Fig 3. The 5’-arm of LMOs is degraded during the process of targeting through endonuclease activity.

(A) Sequence of 5’-arm modified LMOs with and without AMMp5. Blue capital characters indicate mismatches with respect to the reporter, underlined characters indicate LNA modifications, Acr indicates modification at 5’-terminus with 6-chloro-2-methoxyacridine. (B, C) Relative neo targeting efficiency of 5’-arm modified control LMOs (B) and AMMp5 LMOs (C) in MMR^- and MMR⁺ cells normalized to control LMOs. Bars indicate the mean with SD of at least three experiments. Significance was determined using a corrected two-way ANOVA. (D, E) Proportion of G418^R colonies from MMR^- (D) and MMR⁺ (E) cells in which AMMp5 was integrated as determined by Sanger sequencing. (F) Sequence of AMMp5 LMOs with PTO modifications in the 5’-arm. Asterisks indicate PTO bonds. (G) Relative neo targeting efficiency of PTO-modified LMOs with AMMp5 in MMR^- cells. Bars indicate the mean with SD of three experiments. Significance was determined using a corrected one-way ANOVA. (H) Proportion of G418^R colonies from MMR^- cells in which AMMp5 was integrated as determined by Sanger sequencing. Error bars for AMMp5 integration rate (C, D, G) represent 95% confidence interval.

Fig 4. Suppression of 3’-5’ LMO degradation increases 3’-arm integration but does not increase targeting efficiencies.

(A) Sequences of control and AMMp17 LMOs with a second LNA modification in the 3’-arm. Blue capital characters indicate mismatches with respect to the reporter, underlined characters indicate LNA modifications. (B, C) Relative neo targeting efficiency of 3’-arm modified control LMOs (B) and AMMp17 LMOs (C) in MMR^- and MMR⁺ cells normalized to control LMO. Bars indicate the mean with SD of at least four experiments. ND indicates not determined. Significance was determined using a corrected two-way ANOVA. (D, E) Proportion of G418^R colonies from MMR^- (D) and MMR⁺ (E) cells in which AMMp17 was integrated as determined by Sanger sequencing. Error bars represent 95% confidence interval.

Fig 5. LMOs with a centrally placed LNA-protected mismatch provide the optimal targeting efficiency.

(A, B) Sequence (A) and neo targeting efficiency in MMR⁺ cells (B) of LMOs with repositioned LNA-protected mismatch. Blue underlined capital characters indicate LNA-protected mismatch. Bars indicate the mean with SD of four experiments. Significance was determined using a corrected one-way ANOVA.

Fig 6. Degradation steps during LMO-directed gene modification.

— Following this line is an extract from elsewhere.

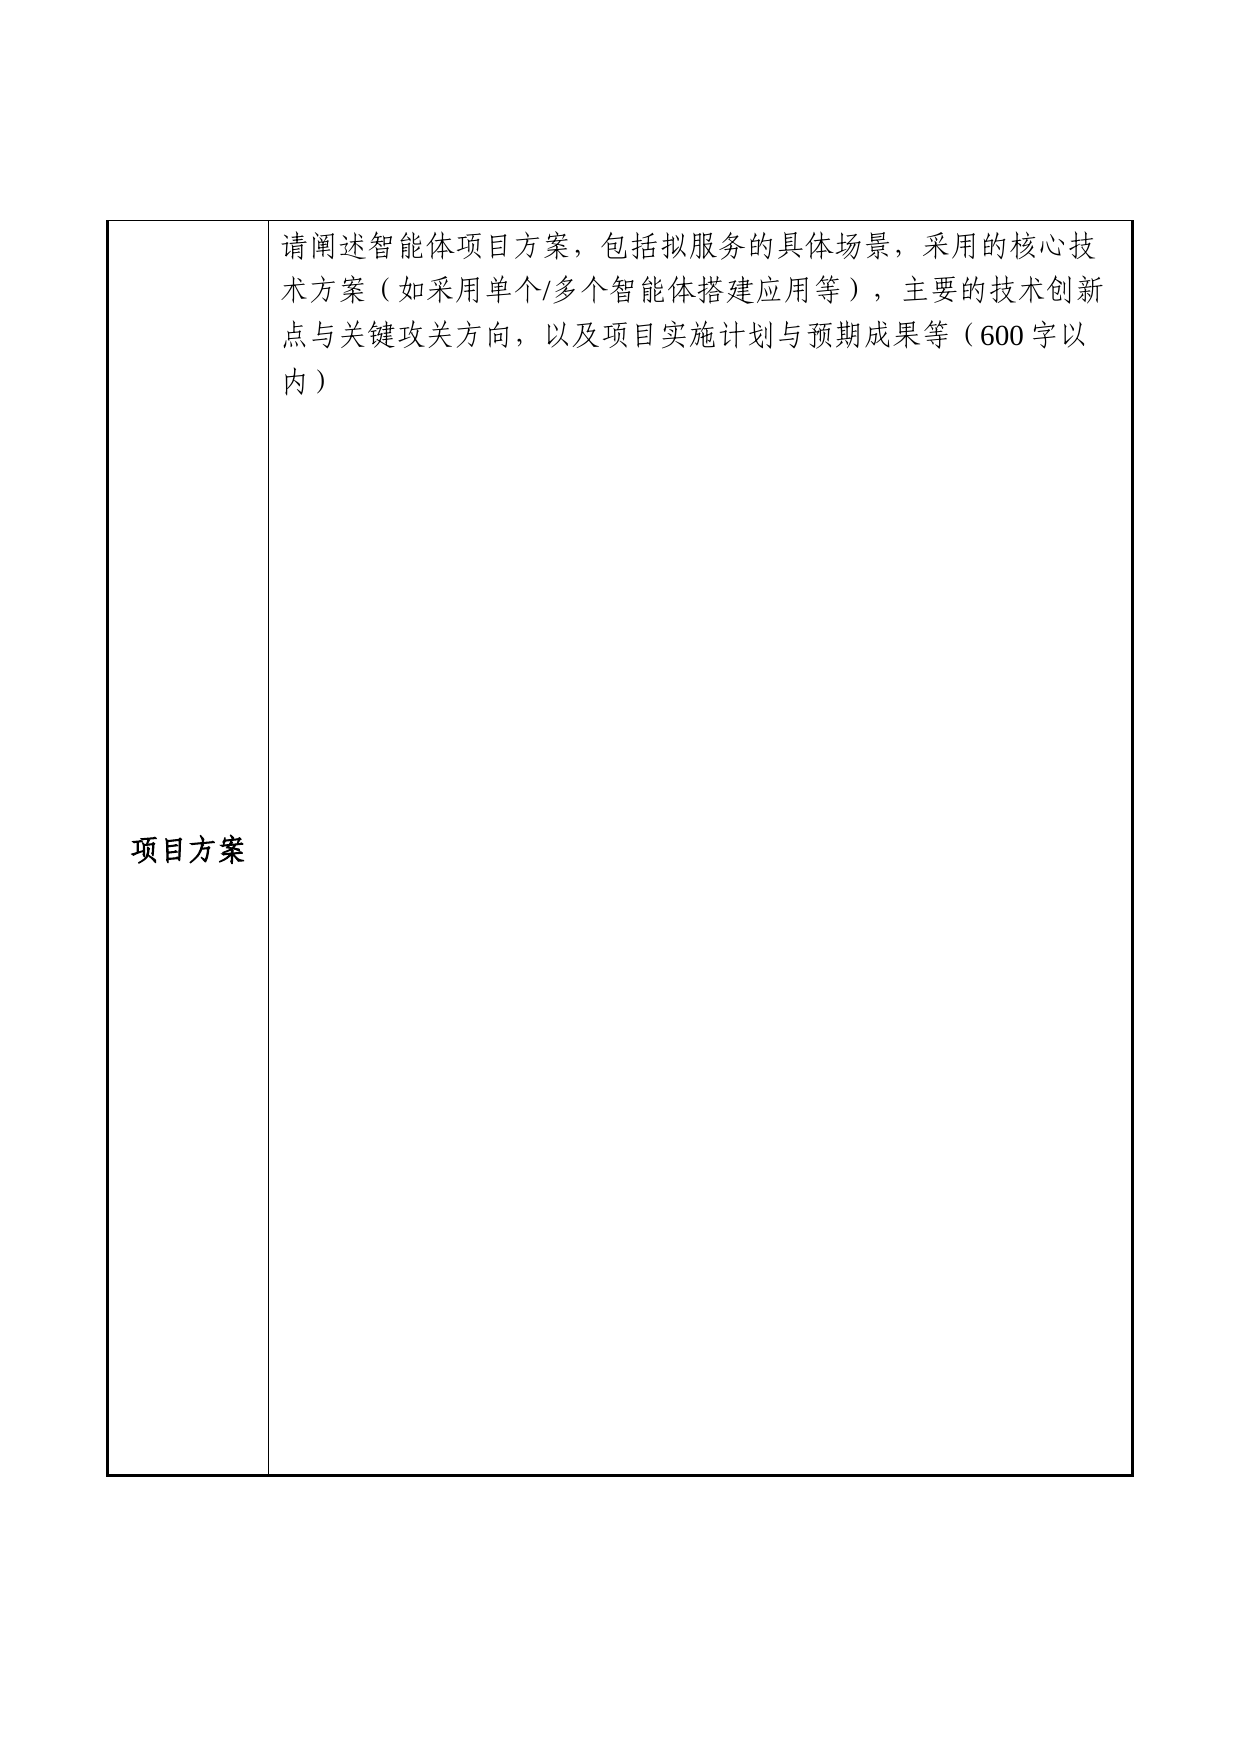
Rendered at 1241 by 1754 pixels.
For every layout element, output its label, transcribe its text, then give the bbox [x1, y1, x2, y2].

table_cell 请阐述智能体项目方案，包括拟服务的具体场景，采用的核心技术方案（如采用单个/多个智能体搭建应用等），主要的技术创新点与关键攻关方向，以及项目实施计划与预期成果等（600字以内） [269, 221, 1131, 1474]
table_cell 项目方案 [109, 221, 268, 1474]
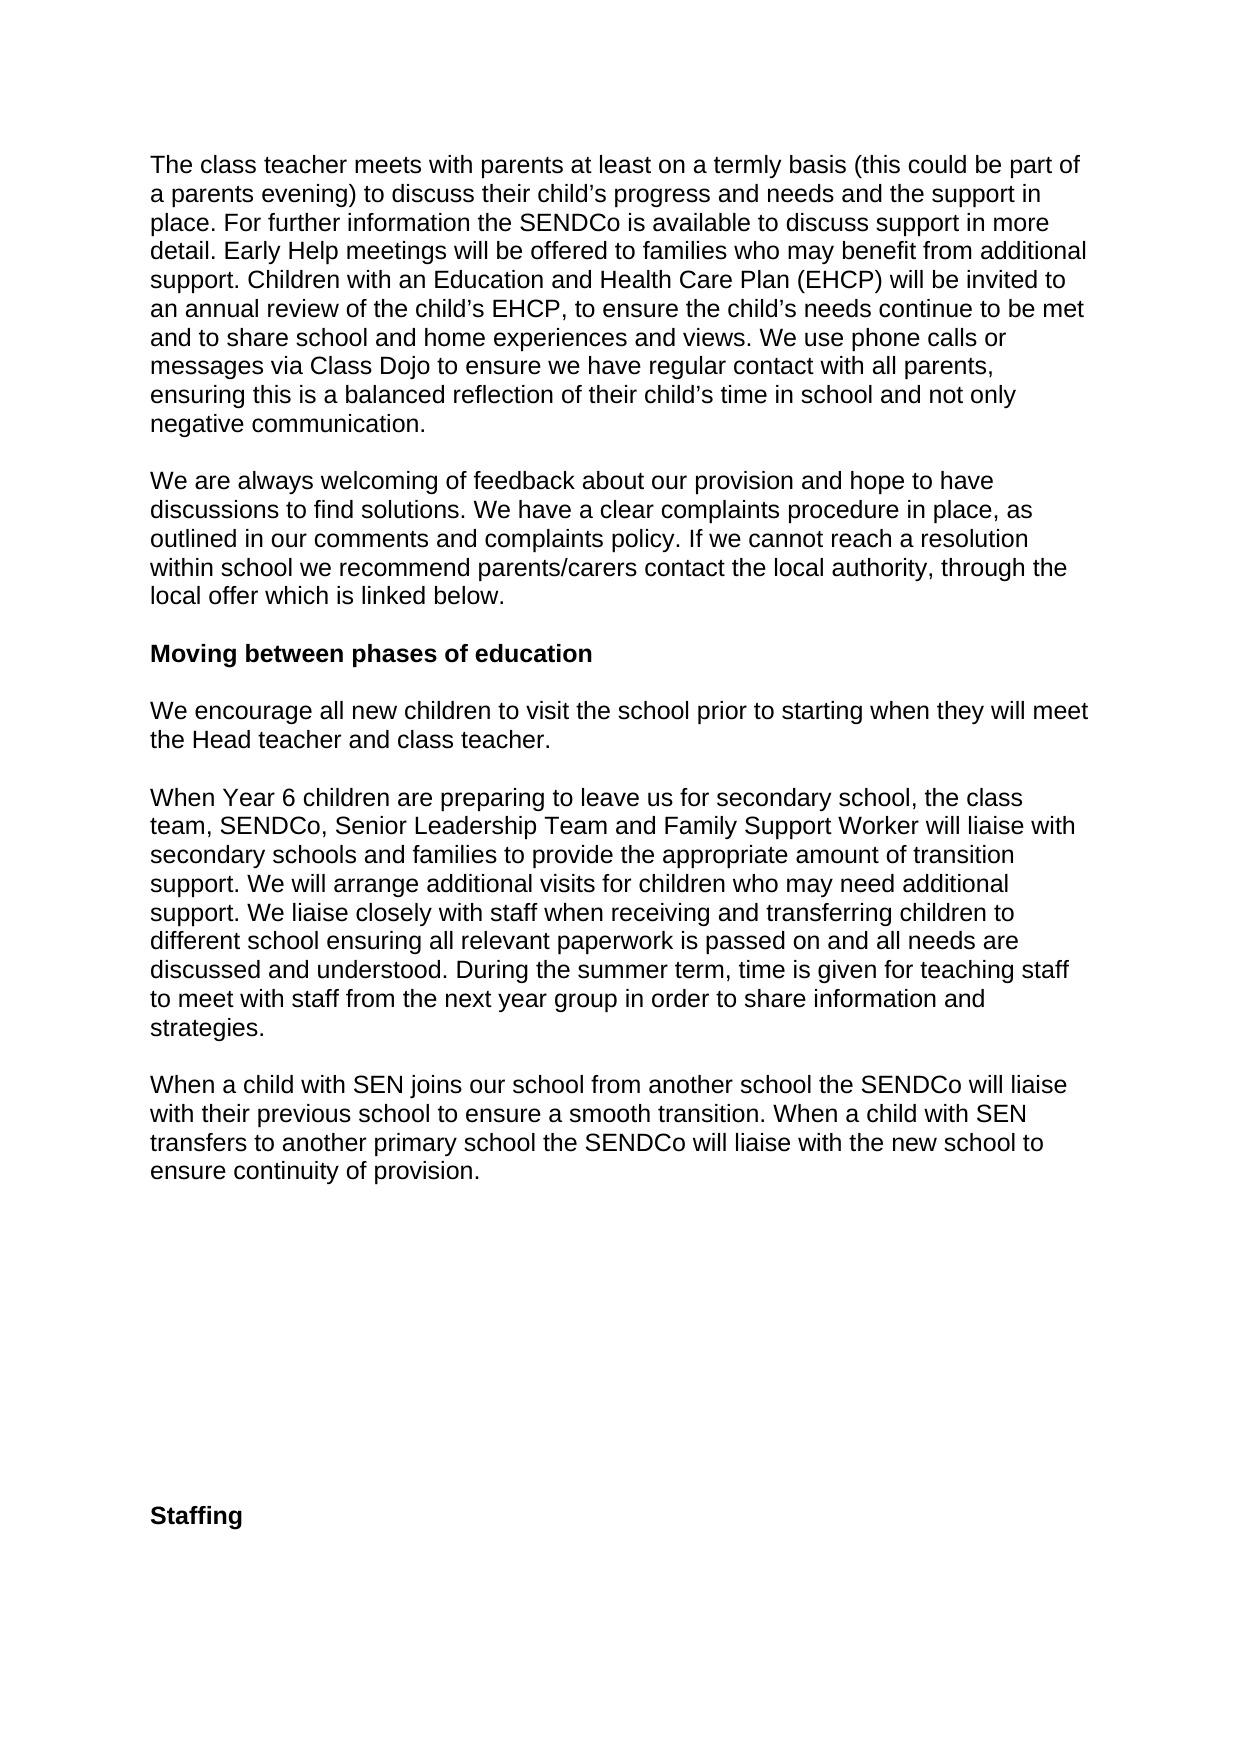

(A) After transfection to mammalian cells, LMOs are partially degraded by 3’-5’ exonucleases; the centrally positioned LNA provides protection from degradation. (B) The 3’-arm truncated LMOs anneal to their ssDNA target site during DNA replication. (C) DNA MMR scans DNA for mismatches and removes the nascent strand carrying a non-matching base. LNA-protected mismatches evade MMR. (D, E) After annealing, the 5’-arm of the LMO is removed through endonucleolytic activity before it becomes fully integrated (E) into the newly synthesized DNA strand.